> WHAT YOU SHOULD DO
Where does the word "linejoin" show up in the records? Copy every line that has it.

> INFORMATION PROVIDED

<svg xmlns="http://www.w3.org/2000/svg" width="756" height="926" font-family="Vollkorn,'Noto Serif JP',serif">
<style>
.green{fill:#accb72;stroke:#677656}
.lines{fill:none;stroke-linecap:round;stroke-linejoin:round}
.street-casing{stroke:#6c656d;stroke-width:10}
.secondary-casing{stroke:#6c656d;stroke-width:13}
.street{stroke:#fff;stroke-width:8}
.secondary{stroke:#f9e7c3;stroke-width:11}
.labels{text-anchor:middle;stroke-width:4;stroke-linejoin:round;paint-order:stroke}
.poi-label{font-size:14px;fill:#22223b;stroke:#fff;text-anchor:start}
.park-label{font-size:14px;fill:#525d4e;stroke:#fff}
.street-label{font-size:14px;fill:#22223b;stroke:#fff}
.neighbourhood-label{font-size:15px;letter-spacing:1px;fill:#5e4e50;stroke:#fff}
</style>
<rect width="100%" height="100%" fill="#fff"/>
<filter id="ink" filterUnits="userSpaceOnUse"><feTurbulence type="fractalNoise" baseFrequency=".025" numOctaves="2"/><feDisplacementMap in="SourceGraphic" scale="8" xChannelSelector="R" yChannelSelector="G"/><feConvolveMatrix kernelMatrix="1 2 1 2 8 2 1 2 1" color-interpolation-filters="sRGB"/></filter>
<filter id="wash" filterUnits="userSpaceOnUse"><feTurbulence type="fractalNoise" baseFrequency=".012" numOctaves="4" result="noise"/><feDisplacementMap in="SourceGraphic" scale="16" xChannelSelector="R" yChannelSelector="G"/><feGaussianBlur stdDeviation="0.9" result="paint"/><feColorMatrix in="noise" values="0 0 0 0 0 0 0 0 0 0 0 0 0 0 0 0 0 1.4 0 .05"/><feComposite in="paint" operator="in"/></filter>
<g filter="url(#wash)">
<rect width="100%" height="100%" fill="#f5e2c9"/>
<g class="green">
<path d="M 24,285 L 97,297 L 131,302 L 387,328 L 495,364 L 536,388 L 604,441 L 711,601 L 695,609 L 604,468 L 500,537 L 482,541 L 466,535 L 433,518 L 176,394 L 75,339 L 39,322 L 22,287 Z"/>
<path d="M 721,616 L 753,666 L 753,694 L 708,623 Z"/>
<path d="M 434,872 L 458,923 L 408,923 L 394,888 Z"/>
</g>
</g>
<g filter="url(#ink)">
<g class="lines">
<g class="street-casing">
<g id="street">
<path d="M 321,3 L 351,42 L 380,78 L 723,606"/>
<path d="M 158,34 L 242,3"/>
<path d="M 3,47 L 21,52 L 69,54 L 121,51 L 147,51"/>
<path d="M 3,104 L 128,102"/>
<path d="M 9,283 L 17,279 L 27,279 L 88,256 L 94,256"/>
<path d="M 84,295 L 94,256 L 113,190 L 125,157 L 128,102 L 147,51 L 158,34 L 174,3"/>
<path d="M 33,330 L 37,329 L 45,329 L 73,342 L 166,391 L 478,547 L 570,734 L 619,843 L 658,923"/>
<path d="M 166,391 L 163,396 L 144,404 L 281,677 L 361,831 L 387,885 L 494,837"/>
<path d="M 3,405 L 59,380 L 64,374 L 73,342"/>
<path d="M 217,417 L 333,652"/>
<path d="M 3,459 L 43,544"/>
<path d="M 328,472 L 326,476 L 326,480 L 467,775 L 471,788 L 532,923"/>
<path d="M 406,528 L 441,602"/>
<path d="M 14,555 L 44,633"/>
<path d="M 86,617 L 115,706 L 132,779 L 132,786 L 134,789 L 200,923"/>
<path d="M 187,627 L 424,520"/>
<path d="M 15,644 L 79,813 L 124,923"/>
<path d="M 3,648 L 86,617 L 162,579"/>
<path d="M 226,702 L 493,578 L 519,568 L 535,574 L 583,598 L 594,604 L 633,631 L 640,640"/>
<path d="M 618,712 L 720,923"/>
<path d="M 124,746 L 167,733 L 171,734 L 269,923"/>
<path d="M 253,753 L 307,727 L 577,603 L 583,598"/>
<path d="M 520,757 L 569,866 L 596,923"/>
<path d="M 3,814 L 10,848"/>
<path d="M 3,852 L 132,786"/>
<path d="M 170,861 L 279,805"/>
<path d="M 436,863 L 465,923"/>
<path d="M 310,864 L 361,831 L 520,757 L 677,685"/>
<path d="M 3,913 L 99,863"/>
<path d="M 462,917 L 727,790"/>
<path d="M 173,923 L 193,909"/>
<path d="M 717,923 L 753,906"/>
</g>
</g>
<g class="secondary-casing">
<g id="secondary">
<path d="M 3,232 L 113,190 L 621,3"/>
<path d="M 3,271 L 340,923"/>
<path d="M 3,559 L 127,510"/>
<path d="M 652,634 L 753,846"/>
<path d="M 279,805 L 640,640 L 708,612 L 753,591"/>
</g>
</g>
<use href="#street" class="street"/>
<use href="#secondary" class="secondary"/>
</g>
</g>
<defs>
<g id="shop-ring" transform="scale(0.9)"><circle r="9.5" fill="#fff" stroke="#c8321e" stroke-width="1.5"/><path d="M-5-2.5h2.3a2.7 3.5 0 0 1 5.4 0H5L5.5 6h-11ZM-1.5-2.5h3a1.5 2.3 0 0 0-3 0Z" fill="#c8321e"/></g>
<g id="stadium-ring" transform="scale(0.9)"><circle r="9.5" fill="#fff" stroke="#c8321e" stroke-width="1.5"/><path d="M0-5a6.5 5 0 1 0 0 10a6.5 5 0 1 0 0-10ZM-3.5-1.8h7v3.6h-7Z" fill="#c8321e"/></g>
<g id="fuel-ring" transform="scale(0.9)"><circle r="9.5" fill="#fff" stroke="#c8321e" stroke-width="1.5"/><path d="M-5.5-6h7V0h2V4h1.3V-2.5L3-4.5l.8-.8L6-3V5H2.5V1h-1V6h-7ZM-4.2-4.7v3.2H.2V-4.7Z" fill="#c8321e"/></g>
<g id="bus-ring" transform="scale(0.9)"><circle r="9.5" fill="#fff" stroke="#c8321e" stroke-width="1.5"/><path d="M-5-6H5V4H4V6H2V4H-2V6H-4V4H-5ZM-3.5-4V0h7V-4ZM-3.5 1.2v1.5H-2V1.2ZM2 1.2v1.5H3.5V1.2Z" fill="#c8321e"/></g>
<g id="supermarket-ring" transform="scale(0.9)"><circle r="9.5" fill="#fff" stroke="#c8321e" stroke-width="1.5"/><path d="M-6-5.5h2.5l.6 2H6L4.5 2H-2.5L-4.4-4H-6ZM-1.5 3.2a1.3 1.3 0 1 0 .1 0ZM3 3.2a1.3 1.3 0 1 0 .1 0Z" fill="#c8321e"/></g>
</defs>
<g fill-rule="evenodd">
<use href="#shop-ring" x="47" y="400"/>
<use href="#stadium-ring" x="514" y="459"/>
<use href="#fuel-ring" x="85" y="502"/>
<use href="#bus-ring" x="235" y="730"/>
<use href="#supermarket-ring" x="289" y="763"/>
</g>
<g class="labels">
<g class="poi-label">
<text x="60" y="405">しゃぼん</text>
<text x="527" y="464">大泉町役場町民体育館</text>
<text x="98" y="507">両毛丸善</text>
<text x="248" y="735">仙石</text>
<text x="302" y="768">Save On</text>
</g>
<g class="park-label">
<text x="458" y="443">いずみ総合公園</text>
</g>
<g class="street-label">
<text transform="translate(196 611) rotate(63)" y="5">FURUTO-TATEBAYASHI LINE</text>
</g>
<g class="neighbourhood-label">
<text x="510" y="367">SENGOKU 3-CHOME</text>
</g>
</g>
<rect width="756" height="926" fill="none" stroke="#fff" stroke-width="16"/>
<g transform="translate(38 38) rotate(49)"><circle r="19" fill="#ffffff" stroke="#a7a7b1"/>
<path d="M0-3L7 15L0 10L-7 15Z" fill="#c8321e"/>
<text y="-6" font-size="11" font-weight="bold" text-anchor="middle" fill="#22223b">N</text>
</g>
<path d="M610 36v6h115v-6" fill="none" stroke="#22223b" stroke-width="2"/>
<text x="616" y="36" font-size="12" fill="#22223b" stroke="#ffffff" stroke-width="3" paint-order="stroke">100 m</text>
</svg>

> EXERCISE OUTPUT
.lines{fill:none;stroke-linecap:round;stroke-linejoin:round}
.labels{text-anchor:middle;stroke-width:4;stroke-linejoin:round;paint-order:stroke}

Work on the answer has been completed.